An amoeba has $\mathbf{1}\mathbf{.}\mathbf{00}\mathbf{\times }{\mathbf{10}}^{\mathbf{16}}$ protons and a net charge of 0.300 pC . (a) How many fewer electrons are there than protons? (b) If you paired them up, what fraction of the protons would have no electrons?

• Net charge on amoeba is$0.300pC$.

When the number of electrons is less than the number of protons in the body, the body is said to be positively charged.
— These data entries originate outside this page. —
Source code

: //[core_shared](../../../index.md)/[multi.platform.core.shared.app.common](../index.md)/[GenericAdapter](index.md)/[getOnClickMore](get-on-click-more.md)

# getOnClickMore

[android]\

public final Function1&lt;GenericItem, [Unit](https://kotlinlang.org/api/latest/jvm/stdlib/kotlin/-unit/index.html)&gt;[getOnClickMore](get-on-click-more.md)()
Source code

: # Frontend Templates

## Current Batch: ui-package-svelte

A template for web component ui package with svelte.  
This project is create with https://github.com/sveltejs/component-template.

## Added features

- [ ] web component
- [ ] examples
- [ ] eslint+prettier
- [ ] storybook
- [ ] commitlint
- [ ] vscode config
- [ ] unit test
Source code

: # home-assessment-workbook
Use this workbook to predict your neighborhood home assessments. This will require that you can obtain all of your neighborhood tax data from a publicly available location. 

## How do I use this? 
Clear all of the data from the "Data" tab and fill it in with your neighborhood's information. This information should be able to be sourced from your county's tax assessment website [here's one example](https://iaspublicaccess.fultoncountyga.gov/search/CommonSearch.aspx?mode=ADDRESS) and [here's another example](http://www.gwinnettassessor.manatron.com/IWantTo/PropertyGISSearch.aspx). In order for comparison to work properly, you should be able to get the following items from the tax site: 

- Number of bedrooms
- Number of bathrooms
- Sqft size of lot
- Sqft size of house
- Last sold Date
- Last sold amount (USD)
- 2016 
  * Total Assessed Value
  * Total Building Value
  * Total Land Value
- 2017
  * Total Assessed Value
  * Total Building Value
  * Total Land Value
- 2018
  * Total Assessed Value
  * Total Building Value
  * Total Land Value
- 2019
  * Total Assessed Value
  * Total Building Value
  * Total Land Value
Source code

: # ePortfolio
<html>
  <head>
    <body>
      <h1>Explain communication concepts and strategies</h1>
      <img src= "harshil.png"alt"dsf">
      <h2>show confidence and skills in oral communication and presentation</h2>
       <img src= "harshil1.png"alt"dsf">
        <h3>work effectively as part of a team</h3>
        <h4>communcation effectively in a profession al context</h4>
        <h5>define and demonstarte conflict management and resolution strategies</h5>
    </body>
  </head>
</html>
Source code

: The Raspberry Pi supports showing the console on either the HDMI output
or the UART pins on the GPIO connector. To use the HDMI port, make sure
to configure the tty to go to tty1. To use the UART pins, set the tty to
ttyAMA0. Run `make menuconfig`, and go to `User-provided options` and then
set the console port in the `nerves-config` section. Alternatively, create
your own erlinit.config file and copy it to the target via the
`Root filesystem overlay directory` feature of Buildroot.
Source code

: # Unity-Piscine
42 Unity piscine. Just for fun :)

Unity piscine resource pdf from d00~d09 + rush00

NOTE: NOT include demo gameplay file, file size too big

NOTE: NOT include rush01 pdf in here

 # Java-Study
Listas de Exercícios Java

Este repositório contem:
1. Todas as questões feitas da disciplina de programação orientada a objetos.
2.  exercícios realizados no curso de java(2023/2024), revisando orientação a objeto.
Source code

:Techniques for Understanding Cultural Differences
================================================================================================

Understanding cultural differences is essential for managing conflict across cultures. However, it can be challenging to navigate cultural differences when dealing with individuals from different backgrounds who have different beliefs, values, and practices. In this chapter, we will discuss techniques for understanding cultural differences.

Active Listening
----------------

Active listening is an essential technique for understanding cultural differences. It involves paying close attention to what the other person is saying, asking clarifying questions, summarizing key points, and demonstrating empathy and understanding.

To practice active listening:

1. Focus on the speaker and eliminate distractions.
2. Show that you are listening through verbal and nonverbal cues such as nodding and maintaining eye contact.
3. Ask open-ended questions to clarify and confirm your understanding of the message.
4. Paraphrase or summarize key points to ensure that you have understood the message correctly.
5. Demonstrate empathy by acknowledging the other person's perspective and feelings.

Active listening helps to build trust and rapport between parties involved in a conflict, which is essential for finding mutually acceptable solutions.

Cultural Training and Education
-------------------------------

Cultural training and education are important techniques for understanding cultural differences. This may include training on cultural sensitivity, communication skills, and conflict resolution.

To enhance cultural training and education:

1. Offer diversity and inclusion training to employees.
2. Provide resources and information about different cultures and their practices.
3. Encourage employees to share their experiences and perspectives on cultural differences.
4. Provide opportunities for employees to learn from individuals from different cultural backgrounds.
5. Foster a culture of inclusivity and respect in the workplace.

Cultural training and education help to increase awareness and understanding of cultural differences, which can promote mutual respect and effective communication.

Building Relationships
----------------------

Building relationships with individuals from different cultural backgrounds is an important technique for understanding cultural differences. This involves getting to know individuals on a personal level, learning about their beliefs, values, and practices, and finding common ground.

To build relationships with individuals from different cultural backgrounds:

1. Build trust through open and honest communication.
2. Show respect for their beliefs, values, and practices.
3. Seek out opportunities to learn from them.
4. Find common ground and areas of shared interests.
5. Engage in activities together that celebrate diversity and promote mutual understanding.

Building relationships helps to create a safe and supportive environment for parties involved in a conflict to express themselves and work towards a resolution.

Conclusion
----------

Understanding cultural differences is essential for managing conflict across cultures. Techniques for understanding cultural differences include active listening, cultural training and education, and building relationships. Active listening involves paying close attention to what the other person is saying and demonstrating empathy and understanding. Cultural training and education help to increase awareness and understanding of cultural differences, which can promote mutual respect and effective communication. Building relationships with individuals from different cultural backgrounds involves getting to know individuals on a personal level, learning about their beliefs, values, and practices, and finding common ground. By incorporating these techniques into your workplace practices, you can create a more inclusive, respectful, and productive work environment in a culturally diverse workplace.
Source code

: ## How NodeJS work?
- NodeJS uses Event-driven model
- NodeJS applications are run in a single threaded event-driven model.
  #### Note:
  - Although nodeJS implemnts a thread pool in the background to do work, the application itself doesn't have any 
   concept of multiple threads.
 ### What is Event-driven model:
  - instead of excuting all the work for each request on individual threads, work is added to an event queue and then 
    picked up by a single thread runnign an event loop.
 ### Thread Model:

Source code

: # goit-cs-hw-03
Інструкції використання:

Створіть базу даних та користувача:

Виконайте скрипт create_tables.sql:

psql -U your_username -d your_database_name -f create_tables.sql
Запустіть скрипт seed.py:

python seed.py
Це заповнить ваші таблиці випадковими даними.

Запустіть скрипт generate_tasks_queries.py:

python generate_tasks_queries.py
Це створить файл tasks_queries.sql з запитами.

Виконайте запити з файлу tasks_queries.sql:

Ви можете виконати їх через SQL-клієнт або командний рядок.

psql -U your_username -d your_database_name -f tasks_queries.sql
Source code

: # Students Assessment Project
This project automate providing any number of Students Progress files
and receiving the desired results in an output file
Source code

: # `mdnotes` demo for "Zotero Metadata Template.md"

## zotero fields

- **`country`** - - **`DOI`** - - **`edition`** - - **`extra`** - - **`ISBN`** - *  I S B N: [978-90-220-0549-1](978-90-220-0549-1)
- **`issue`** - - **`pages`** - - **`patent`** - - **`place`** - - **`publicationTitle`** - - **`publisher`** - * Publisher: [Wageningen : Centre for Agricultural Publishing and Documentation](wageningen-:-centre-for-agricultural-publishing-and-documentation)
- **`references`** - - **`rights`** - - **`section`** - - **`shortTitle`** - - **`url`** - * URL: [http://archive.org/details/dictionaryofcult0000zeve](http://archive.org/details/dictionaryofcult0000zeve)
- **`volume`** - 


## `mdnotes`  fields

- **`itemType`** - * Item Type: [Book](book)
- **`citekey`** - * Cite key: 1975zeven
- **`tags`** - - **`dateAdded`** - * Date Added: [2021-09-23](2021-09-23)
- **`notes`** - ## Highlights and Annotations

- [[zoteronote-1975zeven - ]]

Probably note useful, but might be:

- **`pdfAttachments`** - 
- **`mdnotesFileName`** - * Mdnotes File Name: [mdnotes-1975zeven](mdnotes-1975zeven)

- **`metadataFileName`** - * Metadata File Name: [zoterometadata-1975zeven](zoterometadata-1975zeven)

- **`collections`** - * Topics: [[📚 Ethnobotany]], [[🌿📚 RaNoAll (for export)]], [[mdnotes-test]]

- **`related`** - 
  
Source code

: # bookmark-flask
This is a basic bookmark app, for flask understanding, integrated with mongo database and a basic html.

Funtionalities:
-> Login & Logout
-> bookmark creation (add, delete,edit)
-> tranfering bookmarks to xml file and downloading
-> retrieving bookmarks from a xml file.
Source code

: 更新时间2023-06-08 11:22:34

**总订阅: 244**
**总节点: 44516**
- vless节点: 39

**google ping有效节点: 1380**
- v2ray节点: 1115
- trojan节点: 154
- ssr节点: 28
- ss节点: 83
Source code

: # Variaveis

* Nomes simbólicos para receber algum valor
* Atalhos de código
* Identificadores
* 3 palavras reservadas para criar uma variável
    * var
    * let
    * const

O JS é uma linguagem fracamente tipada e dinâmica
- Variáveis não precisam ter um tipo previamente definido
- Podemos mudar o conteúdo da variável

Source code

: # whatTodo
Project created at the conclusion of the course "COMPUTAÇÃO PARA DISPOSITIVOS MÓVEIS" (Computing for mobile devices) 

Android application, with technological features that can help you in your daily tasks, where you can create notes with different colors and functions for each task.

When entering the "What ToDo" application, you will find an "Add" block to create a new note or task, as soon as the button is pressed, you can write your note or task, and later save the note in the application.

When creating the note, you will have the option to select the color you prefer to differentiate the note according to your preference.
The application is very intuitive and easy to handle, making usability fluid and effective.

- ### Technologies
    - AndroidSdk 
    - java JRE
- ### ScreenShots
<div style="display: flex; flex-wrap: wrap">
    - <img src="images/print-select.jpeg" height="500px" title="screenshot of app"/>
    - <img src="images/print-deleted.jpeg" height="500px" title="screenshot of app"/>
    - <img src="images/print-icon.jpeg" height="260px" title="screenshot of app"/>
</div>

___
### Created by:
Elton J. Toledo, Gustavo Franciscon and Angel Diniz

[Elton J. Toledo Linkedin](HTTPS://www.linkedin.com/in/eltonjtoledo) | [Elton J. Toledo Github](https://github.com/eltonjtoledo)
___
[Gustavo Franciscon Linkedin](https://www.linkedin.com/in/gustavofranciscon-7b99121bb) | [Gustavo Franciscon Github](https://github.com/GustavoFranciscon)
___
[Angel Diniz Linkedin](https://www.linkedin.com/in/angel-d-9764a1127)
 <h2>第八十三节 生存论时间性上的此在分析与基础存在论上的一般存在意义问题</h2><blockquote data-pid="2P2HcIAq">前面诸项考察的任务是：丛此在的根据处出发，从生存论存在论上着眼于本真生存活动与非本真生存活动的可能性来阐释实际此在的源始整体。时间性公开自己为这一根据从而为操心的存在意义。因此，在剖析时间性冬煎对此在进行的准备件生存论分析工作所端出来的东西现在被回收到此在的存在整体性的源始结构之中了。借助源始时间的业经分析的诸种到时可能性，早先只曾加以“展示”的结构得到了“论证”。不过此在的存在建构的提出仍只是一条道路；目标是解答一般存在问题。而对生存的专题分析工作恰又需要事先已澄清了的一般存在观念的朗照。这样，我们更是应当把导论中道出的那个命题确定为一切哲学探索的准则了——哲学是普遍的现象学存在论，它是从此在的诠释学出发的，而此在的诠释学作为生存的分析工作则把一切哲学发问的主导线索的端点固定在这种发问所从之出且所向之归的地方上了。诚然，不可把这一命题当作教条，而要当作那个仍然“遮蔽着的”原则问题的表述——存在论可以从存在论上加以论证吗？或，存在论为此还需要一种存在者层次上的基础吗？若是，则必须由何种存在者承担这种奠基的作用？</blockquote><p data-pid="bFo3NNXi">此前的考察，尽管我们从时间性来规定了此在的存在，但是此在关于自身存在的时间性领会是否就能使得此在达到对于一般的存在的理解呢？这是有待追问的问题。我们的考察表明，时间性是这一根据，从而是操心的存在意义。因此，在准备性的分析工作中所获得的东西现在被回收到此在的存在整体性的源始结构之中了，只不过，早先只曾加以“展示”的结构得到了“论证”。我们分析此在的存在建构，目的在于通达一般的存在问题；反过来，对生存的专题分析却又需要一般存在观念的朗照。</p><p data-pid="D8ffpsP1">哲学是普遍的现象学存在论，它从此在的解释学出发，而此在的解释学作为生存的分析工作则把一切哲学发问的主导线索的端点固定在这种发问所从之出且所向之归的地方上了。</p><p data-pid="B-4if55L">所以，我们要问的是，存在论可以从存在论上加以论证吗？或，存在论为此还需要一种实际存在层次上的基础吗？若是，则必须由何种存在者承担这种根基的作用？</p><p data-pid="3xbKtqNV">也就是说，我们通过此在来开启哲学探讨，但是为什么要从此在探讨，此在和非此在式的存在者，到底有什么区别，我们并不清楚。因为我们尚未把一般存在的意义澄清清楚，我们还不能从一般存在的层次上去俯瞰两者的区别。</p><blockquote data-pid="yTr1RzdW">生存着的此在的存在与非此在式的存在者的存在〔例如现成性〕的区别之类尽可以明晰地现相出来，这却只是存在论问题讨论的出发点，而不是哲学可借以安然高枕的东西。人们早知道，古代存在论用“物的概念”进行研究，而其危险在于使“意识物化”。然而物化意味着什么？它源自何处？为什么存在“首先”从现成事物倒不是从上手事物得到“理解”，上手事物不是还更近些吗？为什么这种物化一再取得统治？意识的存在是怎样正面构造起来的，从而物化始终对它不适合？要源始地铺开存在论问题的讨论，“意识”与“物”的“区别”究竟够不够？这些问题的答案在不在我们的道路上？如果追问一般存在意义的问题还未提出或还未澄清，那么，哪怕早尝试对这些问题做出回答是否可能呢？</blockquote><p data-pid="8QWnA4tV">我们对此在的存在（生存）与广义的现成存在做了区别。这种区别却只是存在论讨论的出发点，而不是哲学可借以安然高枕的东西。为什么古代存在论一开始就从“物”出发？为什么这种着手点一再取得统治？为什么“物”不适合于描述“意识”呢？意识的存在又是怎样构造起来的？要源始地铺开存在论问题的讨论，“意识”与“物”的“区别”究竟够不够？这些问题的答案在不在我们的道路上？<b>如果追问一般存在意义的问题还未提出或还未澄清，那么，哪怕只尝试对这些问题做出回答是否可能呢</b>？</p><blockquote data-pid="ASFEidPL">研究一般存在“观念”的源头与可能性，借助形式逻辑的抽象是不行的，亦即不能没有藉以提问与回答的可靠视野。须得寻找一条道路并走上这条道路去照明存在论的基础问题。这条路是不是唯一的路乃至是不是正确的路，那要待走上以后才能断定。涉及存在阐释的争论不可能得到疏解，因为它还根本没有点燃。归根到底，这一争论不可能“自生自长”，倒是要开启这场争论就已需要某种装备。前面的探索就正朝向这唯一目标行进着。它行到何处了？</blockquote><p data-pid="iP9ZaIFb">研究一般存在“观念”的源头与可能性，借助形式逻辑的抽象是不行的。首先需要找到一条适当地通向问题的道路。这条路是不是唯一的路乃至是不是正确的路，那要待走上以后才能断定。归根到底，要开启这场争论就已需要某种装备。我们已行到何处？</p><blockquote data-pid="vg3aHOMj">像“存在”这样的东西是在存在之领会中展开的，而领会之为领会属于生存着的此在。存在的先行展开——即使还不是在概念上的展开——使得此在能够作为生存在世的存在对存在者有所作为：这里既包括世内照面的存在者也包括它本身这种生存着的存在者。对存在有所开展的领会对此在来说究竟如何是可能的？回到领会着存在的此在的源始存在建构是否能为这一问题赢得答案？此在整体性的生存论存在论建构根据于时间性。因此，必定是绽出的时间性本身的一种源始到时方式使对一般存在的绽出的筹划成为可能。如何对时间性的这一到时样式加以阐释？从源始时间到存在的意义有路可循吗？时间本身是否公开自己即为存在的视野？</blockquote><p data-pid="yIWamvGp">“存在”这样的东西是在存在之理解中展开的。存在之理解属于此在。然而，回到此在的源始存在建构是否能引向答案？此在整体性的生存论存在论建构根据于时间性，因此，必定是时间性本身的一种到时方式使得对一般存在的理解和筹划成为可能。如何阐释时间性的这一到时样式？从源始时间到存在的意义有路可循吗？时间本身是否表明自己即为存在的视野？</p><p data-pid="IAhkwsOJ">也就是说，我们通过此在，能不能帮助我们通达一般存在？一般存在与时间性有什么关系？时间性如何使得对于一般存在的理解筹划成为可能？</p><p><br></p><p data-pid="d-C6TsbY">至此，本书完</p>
According to quantization of charge,

$Q=n\left|q_e\right|$

Here, Q is the net charge on the body $\left(Q=0.300pC\right)$, is the excess number of protons responsible for the net charge, and $\left|q_e\right|$is the fundamental unit of charge

$\left(\left|q_e\right|=1.6\times {10}^{-19}C\right)$

Therefore, the excess number of protons responsible for net charge is,

$n=\frac{Q}{\left|q_e\right|}$

Substituting all known values,

$$\begin{gathered} n=\frac{\left(0.300pC\right)}{\left(1.6\times {10}^{-19}C\right)} \\ =\frac{\left(0.300pC\right)\times \left({\displaystyle \frac{{10}^{-12}C}{1pC}}\right)}{\left(1.6\times {10}^{-19}C\right)} \\ =1.875\times {10}^6 \end{gathered}$$

Hence, there are $1.875\times {10}^6$fewer electrons than protons in an amoeba.

The fraction of protons that would have no electrons is,

$f=\frac{n}{n_p}$

Here, n is the number of protons that would have no electrons $\left(n=1.875\times {10}^6\right)$ , and n_p is the total number of protons $\left(n_p=1.00\times {10}^{16}\right)$.

Substituting all known values,

$$\begin{gathered} f=\frac{1.875\times {10}^6}{1.00\times {10}^{16}} \\ =1.875\times {10}^{-10} \end{gathered}$$

Hence, the fraction of protons would have no electrons is $\frac{1}{1.875\times {10}^{10}}$.